I left the room in disgust. The scene preyed upon my mind all that afternoon. I remained in my room until supper-time. Then I found Dora taciturn and downcast and I noticed that she treated Lucy with exceptional, though undemonstrative, tenderness
"Must have given her a licking," Max explained to me, with a wink
I kept my counsel
She beat her quite often, sometimes violently, each scene of this kind being followed by hours of bitter remorse on her part. Her devotion to her children was above that of the average mother. Lucy had been going to school for over two years, yet she missed her every morning as though she were away to another city; and when the little girl came back, Dora's face would brighten, as if a flood of new sunshine had burst into the house.

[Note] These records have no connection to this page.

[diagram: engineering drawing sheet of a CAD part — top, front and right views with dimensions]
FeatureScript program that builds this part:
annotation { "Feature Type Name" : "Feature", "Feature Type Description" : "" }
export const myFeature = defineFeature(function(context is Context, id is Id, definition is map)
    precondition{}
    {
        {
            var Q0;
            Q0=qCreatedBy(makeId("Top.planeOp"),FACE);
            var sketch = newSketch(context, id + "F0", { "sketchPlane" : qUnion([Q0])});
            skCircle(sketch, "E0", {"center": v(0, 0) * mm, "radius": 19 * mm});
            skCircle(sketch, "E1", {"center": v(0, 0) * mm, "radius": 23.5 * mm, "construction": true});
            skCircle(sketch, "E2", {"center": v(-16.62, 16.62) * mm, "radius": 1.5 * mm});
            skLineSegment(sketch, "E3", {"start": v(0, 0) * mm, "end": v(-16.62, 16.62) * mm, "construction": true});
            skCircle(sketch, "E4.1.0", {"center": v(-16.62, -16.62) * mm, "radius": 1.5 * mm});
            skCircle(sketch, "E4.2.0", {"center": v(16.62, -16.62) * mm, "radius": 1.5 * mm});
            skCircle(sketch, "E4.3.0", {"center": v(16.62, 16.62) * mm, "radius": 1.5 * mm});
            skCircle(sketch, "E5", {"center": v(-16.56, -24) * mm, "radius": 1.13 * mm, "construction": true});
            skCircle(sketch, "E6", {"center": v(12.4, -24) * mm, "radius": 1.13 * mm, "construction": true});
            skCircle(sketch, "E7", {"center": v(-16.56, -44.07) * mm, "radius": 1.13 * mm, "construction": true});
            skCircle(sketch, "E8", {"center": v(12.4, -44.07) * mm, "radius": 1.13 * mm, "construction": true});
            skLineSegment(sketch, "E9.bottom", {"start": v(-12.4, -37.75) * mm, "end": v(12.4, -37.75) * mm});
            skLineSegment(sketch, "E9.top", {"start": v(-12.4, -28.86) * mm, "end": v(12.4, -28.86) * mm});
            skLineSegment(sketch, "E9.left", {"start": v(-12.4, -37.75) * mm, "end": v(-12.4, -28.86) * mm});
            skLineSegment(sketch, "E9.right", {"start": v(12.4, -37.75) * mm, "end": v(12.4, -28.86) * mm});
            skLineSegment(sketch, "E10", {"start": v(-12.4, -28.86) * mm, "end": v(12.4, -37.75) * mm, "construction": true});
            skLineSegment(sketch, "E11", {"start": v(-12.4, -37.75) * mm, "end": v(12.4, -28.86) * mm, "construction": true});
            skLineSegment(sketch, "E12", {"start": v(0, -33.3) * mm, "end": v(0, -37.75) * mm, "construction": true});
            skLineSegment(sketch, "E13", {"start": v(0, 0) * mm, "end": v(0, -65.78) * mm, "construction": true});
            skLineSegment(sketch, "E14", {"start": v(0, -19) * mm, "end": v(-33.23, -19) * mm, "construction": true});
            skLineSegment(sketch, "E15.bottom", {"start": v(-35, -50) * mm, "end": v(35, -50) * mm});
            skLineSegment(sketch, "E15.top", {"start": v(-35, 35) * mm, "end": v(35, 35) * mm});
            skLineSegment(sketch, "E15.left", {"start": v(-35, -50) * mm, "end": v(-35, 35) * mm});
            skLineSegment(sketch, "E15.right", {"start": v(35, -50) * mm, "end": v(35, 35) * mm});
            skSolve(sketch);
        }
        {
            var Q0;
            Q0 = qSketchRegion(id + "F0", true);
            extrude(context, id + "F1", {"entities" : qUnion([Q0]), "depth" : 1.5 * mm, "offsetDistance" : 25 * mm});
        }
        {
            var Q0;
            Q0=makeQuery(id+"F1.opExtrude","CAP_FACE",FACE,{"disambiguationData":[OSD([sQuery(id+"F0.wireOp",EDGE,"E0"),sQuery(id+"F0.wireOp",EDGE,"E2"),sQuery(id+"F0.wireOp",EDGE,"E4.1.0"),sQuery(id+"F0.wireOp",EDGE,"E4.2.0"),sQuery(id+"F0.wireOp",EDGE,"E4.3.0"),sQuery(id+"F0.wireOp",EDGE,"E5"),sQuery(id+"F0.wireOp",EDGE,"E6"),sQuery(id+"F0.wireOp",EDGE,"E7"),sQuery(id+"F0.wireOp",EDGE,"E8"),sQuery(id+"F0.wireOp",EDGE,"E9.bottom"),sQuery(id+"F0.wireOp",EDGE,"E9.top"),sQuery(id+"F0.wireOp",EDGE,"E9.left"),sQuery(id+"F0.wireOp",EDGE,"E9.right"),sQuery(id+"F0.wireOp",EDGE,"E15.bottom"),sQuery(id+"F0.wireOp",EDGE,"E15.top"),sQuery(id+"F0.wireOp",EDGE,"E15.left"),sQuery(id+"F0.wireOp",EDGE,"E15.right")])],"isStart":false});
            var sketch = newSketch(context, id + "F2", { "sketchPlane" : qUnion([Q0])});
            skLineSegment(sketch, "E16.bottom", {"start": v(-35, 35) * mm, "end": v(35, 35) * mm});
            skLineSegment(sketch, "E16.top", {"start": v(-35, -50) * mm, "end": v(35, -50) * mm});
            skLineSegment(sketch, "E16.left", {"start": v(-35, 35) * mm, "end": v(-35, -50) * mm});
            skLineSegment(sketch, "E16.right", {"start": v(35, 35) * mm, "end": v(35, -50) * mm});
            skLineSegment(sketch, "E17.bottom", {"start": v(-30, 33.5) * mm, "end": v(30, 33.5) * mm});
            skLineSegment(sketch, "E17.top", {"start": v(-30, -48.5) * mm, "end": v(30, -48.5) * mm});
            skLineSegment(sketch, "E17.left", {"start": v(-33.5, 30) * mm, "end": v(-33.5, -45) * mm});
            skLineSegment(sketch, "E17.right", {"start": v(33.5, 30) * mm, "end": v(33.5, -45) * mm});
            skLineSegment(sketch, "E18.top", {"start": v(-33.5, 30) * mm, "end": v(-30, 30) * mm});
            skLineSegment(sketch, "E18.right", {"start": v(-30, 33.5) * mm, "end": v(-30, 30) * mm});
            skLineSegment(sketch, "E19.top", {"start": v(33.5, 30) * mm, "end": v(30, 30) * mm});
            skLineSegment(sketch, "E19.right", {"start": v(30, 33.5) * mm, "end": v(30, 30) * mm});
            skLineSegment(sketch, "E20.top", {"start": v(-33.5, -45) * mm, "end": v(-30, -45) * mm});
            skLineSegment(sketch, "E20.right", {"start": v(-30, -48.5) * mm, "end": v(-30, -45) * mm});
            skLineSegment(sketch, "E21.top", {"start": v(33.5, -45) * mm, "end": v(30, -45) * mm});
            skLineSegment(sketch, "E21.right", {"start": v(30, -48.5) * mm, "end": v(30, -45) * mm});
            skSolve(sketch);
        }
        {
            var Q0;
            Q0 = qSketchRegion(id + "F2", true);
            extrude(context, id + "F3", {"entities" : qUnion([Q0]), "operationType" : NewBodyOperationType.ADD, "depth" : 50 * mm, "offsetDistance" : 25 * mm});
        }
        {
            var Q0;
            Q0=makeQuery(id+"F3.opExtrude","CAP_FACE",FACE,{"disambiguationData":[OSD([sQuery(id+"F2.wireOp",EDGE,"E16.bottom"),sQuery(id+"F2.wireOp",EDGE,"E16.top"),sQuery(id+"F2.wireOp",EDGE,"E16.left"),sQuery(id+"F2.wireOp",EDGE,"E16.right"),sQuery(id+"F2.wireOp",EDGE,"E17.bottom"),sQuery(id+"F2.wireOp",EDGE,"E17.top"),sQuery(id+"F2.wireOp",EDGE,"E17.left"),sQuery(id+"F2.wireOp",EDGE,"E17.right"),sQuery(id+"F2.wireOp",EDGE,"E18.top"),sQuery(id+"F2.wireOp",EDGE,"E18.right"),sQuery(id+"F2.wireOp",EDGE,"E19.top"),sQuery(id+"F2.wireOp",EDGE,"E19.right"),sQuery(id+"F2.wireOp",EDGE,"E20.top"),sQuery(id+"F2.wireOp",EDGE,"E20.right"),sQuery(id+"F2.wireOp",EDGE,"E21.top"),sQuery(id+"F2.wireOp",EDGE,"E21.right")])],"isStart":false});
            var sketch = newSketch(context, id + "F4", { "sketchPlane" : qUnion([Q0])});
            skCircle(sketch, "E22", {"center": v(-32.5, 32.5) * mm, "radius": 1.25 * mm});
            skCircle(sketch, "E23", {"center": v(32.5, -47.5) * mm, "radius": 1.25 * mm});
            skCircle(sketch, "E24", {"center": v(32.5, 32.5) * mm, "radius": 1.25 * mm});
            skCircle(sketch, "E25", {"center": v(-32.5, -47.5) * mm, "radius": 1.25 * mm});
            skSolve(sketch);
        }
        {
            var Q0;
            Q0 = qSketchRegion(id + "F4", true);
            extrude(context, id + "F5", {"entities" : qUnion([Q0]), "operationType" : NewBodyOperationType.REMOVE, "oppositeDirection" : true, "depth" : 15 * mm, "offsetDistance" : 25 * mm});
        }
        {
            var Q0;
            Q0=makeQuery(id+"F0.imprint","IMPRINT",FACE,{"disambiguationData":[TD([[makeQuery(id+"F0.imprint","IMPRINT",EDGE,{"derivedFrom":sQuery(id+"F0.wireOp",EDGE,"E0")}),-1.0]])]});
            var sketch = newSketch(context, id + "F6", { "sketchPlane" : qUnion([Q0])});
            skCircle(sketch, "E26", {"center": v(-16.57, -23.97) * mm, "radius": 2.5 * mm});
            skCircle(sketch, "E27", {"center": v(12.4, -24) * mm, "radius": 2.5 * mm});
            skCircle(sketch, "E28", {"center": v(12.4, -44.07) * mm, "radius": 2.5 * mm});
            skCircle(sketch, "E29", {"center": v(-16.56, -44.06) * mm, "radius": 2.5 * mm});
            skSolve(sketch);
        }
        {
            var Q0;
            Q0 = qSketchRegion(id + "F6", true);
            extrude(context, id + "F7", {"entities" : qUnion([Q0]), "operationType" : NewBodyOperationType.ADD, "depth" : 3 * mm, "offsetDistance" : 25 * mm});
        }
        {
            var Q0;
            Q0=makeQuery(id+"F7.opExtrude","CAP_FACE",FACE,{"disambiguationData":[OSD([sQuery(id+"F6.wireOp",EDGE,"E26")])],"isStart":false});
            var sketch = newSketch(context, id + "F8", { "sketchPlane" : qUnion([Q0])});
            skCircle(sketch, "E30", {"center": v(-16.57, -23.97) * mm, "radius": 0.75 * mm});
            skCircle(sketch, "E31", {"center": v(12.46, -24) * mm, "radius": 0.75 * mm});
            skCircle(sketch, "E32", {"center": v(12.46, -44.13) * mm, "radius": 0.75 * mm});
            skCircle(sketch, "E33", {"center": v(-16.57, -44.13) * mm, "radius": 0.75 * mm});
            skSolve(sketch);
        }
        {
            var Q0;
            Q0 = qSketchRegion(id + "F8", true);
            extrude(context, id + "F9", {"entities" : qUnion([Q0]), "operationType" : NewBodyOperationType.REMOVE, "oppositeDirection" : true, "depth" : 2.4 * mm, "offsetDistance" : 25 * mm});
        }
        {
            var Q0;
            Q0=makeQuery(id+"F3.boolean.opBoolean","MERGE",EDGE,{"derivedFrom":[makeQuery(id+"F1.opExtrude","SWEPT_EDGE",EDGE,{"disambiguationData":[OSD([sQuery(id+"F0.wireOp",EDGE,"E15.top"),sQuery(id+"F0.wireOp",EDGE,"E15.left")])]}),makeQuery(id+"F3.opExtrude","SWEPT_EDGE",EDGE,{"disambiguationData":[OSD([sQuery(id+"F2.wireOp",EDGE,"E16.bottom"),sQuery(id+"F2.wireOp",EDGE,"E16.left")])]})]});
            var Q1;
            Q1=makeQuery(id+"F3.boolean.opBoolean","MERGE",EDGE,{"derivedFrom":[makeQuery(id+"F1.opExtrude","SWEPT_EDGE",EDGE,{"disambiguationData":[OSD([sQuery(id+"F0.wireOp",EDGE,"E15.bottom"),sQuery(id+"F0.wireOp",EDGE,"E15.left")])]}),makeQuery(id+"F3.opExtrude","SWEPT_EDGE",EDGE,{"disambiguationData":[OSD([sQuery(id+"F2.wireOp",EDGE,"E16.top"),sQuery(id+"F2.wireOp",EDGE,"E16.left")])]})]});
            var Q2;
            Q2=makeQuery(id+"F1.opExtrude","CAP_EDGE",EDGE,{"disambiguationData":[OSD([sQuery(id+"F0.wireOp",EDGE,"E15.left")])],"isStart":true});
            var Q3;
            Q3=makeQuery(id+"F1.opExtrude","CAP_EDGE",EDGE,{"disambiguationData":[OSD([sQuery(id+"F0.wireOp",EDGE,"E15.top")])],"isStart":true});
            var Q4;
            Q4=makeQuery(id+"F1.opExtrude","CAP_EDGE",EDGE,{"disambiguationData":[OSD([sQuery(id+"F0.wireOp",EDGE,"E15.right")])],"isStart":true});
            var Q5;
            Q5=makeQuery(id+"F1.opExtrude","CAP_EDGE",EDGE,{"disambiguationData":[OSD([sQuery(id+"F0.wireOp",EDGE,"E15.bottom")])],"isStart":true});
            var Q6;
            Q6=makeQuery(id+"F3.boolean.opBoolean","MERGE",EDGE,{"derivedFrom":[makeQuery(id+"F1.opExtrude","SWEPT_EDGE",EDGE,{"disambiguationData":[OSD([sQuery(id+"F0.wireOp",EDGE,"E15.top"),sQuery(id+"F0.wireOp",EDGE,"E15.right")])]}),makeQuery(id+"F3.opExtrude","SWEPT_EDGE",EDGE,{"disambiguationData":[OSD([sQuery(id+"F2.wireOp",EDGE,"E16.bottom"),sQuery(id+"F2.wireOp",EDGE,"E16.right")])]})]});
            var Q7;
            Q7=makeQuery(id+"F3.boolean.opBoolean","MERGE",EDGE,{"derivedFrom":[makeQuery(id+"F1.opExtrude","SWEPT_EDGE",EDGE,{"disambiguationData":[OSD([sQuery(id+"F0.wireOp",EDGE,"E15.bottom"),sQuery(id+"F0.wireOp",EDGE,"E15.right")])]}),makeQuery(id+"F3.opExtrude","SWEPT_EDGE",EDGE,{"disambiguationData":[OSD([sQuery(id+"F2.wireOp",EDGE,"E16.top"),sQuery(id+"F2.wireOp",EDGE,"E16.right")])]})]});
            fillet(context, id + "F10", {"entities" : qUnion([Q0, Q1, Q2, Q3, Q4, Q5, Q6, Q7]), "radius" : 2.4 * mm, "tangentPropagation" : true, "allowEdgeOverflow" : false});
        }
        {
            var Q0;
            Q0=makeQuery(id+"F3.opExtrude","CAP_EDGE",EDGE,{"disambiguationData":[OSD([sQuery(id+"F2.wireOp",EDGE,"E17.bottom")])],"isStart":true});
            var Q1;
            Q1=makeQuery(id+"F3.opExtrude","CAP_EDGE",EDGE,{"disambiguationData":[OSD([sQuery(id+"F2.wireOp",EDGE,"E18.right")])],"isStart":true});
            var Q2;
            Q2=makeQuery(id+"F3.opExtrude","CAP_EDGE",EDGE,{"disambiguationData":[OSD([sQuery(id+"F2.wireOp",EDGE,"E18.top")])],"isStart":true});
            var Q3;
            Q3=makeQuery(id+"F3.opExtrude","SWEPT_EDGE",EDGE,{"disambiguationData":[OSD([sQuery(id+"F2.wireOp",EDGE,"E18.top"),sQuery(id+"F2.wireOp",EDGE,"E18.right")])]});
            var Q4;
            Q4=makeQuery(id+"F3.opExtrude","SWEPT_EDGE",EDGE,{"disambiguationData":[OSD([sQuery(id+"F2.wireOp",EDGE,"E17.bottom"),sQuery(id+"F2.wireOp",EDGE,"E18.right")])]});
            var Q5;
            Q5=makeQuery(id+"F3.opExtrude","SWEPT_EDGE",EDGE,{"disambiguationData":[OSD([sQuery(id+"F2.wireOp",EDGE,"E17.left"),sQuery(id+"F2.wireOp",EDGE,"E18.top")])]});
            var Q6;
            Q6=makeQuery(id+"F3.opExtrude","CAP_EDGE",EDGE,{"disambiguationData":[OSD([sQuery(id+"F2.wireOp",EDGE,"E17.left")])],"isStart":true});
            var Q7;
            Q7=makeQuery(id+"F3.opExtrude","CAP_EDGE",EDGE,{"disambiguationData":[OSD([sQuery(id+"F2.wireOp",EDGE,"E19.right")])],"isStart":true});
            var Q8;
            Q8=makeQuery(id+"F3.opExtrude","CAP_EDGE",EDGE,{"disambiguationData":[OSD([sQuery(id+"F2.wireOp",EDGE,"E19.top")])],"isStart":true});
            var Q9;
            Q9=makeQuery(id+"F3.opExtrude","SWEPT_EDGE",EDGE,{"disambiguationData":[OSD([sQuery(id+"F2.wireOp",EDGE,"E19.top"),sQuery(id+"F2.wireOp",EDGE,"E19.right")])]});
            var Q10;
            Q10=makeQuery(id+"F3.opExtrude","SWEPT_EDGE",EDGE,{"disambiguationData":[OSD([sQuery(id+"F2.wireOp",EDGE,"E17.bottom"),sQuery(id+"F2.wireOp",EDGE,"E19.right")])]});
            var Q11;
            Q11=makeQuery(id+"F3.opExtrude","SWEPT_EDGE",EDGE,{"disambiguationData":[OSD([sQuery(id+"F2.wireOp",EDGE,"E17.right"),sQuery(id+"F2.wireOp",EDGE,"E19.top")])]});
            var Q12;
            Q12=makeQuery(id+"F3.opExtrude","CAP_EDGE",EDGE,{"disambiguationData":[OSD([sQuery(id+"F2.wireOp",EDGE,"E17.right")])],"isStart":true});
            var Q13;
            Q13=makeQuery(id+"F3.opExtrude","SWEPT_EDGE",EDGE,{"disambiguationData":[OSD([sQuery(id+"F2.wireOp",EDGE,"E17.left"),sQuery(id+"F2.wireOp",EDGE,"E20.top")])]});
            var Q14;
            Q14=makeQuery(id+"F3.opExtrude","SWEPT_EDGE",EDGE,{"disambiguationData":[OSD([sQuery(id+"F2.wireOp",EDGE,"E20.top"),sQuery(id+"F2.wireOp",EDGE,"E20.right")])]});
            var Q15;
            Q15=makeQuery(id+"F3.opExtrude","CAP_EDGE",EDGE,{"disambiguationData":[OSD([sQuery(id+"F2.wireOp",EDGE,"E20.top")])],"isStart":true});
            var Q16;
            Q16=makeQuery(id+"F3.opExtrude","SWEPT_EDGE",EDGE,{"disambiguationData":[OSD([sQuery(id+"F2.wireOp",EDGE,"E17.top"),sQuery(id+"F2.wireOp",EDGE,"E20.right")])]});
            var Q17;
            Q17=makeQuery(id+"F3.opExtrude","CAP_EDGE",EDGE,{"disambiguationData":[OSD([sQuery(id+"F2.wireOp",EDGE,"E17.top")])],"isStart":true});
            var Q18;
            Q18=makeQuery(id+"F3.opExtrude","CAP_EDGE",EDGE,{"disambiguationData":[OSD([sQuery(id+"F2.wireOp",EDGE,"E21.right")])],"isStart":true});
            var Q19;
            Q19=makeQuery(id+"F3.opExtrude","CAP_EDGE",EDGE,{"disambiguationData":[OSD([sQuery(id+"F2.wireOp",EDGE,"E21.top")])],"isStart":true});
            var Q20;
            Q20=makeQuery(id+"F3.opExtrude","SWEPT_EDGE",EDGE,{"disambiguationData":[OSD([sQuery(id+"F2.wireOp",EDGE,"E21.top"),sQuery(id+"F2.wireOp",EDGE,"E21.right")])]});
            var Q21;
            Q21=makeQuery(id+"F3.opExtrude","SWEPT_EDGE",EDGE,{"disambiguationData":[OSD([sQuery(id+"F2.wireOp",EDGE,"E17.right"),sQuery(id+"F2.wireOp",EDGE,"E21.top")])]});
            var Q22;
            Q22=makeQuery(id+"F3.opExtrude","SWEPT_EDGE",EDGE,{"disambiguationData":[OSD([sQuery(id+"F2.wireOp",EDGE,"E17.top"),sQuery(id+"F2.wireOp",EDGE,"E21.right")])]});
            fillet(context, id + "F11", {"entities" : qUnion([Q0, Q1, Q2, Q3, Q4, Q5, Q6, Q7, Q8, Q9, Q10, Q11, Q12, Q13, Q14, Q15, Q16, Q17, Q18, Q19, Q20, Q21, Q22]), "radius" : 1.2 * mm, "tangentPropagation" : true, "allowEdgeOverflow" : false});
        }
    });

On one occasion there was a quarrel between mother and daughter over the result of a spelling-match between them which I had umpired and which Lucy had won. Dora took her defeat so hard that she was dejected all that evening
I have said that despite her passionate devotion to Lucy she was jealous of her. She was jealous not only of the school education she was receiving, but also of her American birth
She was feverishly ambitious to bring up her children in the "real American syle," and the realization of her helplessness in this direction caused her many a pang of despair. She was thirstily seeking for information on the subject of table manners, and whatever knowledge she possessed of it she would practise, and make Lucy practise, with amusing pomp and circumstance.
"Don't reach out for the herring, Lucy!" she would say, sternly.
"How many times must I tell you about it? What do you say?"
"Pass me the herring, mamma, please." "Not 'mamma.'"
"Pass me the herring, mother, please."